5. A Associação Brasileira de Canais Comunitários (ABCCOM) solicitou à
presidenta Dilma o veto dos parágrafos 1º, 5º, 7º e 8º do artigo 32 da Lei. Por
quê? Eles vedam “a veiculação remunerada de anúncios e outras práticas que
configurem comercialização de seus intervalos, assim como a transmissão de
publicidade comercial” e preveem que “em caso de inviabilidade técnica ou
econômica”, a critério da Anatel, as operadoras fiquem desobrigadas de
transmitir os chamados “canais públicos de utilização gratuita”, isto é,
comunitários, legislativos, universitários, educativos, culturais, dentre
outros.
A presidenta Dilma não atendeu à solicitação da ABCCOM.
-*-*-
■ TAREFA PROPOSTA A
Resuma em duas frases o texto sobre o pedido de veto da ABCCOM.

■ MATERIAL DA TAREFA
-*-*-
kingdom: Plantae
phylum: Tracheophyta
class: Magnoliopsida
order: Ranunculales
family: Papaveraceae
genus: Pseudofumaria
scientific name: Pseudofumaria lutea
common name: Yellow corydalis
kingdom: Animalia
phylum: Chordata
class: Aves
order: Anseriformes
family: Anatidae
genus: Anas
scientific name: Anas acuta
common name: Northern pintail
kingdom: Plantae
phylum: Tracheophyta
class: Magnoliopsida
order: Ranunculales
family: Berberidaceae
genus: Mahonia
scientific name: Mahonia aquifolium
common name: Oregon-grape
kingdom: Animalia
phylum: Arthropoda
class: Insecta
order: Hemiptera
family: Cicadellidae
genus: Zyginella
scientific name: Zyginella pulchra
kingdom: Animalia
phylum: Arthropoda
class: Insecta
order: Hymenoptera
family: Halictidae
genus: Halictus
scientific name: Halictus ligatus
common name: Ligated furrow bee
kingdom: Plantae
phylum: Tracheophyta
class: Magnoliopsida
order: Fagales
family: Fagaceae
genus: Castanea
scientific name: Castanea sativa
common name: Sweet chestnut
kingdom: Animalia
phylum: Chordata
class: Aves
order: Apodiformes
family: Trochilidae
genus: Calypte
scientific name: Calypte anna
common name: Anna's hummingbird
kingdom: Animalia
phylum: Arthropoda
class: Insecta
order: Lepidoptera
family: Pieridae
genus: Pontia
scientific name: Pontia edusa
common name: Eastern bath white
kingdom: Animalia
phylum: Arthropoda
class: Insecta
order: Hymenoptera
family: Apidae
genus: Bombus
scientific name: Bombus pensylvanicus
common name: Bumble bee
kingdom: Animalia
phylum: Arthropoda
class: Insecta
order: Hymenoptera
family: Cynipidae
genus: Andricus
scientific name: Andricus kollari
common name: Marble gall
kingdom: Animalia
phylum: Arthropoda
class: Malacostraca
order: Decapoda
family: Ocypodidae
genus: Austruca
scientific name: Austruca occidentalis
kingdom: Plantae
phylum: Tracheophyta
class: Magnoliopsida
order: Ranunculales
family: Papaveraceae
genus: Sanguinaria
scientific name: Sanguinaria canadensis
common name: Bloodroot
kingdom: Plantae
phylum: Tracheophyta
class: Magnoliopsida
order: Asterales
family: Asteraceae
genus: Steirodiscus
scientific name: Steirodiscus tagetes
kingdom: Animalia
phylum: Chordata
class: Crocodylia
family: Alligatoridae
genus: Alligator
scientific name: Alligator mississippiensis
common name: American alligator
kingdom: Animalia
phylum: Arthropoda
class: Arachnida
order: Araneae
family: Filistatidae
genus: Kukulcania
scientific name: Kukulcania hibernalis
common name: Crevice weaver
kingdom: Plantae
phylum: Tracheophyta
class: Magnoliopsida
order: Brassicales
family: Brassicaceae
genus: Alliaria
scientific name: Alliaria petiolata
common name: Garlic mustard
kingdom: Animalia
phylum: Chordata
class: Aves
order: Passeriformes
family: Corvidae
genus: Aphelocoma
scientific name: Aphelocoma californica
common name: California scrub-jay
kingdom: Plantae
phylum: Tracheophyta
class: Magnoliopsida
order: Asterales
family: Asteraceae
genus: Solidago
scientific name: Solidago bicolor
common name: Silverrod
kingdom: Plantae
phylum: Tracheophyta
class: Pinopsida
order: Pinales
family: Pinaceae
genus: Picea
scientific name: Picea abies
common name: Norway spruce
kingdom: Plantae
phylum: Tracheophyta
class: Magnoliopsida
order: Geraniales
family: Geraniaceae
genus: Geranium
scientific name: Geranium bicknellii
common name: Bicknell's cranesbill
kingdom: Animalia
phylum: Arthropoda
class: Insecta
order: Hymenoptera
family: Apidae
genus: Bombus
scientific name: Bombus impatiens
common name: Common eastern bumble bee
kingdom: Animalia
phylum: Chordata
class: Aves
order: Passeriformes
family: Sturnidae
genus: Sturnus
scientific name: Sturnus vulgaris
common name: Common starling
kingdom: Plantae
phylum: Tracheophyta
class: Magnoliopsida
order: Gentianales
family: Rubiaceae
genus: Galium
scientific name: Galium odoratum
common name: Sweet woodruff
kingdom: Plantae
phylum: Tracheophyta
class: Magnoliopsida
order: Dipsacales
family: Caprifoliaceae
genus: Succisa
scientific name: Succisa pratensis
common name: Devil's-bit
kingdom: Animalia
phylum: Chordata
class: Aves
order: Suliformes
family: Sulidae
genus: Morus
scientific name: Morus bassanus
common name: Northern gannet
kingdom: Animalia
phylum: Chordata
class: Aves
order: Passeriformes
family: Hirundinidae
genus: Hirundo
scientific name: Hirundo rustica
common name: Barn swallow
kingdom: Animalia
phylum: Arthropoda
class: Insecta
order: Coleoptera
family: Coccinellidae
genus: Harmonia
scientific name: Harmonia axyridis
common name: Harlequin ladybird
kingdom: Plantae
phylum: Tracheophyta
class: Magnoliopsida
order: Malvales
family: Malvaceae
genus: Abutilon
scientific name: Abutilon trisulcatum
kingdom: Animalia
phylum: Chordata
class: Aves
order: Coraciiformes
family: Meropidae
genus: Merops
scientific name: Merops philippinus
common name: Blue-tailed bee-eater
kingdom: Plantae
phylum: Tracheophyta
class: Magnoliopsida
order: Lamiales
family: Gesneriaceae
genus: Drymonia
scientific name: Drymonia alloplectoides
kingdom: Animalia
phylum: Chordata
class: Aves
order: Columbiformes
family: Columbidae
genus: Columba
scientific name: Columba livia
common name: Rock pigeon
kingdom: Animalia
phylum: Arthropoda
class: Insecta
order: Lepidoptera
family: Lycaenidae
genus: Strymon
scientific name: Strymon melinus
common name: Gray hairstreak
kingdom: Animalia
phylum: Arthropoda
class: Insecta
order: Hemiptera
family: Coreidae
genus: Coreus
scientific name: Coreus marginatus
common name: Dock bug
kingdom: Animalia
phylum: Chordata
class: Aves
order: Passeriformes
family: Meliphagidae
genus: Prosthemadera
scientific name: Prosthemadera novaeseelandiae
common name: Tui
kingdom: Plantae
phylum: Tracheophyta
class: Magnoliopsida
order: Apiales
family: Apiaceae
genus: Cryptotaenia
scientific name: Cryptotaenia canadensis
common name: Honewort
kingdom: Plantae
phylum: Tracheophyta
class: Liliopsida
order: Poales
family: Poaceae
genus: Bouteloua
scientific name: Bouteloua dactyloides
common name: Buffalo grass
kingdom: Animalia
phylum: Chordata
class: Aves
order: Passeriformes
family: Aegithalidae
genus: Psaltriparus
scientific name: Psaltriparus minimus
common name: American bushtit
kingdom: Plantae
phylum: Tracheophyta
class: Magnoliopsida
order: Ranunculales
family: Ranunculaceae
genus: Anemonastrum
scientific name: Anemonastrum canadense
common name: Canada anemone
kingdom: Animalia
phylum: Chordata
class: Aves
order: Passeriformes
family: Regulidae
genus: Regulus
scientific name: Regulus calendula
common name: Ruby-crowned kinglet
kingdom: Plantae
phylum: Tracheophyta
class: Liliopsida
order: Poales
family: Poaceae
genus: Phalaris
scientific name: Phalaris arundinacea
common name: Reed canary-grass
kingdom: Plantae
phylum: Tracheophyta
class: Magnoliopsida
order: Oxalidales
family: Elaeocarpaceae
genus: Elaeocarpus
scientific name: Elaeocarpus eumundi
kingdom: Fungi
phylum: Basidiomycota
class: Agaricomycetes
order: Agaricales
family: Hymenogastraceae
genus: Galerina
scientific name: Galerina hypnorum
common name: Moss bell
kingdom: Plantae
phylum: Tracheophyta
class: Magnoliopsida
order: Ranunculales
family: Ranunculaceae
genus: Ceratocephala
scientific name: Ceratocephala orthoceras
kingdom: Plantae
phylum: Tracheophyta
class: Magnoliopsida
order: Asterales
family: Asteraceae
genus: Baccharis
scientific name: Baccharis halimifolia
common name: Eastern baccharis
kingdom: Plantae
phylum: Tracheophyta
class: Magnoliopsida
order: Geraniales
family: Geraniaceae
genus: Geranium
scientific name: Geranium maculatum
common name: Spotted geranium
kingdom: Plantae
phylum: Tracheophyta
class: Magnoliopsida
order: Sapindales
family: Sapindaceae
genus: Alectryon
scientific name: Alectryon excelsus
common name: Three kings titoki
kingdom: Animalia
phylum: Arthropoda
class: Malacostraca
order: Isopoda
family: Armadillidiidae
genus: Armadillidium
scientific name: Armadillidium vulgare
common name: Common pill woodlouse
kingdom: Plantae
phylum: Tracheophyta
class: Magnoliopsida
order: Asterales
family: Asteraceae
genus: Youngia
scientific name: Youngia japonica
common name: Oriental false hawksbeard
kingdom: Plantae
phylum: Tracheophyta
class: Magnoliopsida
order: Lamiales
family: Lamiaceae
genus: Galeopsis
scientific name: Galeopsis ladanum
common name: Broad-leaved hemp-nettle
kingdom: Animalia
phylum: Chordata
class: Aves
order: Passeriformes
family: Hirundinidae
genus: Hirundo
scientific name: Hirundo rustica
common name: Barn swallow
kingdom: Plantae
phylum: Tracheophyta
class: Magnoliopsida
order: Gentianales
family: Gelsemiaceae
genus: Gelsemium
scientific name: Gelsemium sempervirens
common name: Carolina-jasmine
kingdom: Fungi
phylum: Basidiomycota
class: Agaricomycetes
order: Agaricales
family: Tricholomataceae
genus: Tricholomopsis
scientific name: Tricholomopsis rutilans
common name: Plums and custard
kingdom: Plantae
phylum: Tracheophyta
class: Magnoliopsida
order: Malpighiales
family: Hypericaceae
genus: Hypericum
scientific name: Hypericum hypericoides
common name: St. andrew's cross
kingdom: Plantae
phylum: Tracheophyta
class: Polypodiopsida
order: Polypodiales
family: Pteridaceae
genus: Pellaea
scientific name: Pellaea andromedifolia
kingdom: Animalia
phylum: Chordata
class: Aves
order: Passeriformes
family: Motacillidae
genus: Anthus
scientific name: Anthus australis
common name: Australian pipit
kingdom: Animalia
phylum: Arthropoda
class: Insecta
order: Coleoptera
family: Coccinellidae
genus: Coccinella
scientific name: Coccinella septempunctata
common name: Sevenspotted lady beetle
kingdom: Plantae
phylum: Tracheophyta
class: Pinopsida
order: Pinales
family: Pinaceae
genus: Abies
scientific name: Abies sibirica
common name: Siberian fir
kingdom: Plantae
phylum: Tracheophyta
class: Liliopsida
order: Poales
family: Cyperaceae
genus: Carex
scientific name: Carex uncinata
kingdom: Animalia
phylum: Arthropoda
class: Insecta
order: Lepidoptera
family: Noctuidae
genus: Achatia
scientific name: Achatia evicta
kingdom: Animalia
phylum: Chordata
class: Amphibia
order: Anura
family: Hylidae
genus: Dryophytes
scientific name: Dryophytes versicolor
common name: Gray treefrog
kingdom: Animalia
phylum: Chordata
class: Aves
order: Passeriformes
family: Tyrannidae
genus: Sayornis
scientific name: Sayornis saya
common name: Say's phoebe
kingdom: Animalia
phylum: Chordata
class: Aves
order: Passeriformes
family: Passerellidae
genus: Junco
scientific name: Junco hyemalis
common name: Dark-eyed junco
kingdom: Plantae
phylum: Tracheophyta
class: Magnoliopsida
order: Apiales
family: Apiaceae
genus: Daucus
-*-*-
■ TAREFA PROPOSTA B
Redigite sem nenhuma alteração as linhas que vêm depois do texto, desde a primeira até a linha que contém "common name: Anna's hummingbird", incluindo as duas.

■ RESPOSTA CORRETA A
A Associação Brasileira de Canais Comunitários (ABCCOM) pediu à presidenta Dilma o veto dos parágrafos 1º, 5º, 7º e 8º do artigo 32 da Lei. Esses parágrafos proíbem anúncios remunerados e publicidade comercial e permitem que as operadoras deixem de transmitir os canais públicos de utilização gratuita em caso de inviabilidade técnica ou econômica, a critério da Anatel, mas a presidenta não atendeu à solicitação.

■ RESPOSTA CORRETA B
kingdom: Plantae
phylum: Tracheophyta
class: Magnoliopsida
order: Ranunculales
family: Papaveraceae
genus: Pseudofumaria
scientific name: Pseudofumaria lutea
common name: Yellow corydalis
kingdom: Animalia
phylum: Chordata
class: Aves
order: Anseriformes
family: Anatidae
genus: Anas
scientific name: Anas acuta
common name: Northern pintail
kingdom: Plantae
phylum: Tracheophyta
class: Magnoliopsida
order: Ranunculales
family: Berberidaceae
genus: Mahonia
scientific name: Mahonia aquifolium
common name: Oregon-grape
kingdom: Animalia
phylum: Arthropoda
class: Insecta
order: Hemiptera
family: Cicadellidae
genus: Zyginella
scientific name: Zyginella pulchra
kingdom: Animalia
phylum: Arthropoda
class: Insecta
order: Hymenoptera
family: Halictidae
genus: Halictus
scientific name: Halictus ligatus
common name: Ligated furrow bee
kingdom: Plantae
phylum: Tracheophyta
class: Magnoliopsida
order: Fagales
family: Fagaceae
genus: Castanea
scientific name: Castanea sativa
common name: Sweet chestnut
kingdom: Animalia
phylum: Chordata
class: Aves
order: Apodiformes
family: Trochilidae
genus: Calypte
scientific name: Calypte anna
common name: Anna's hummingbird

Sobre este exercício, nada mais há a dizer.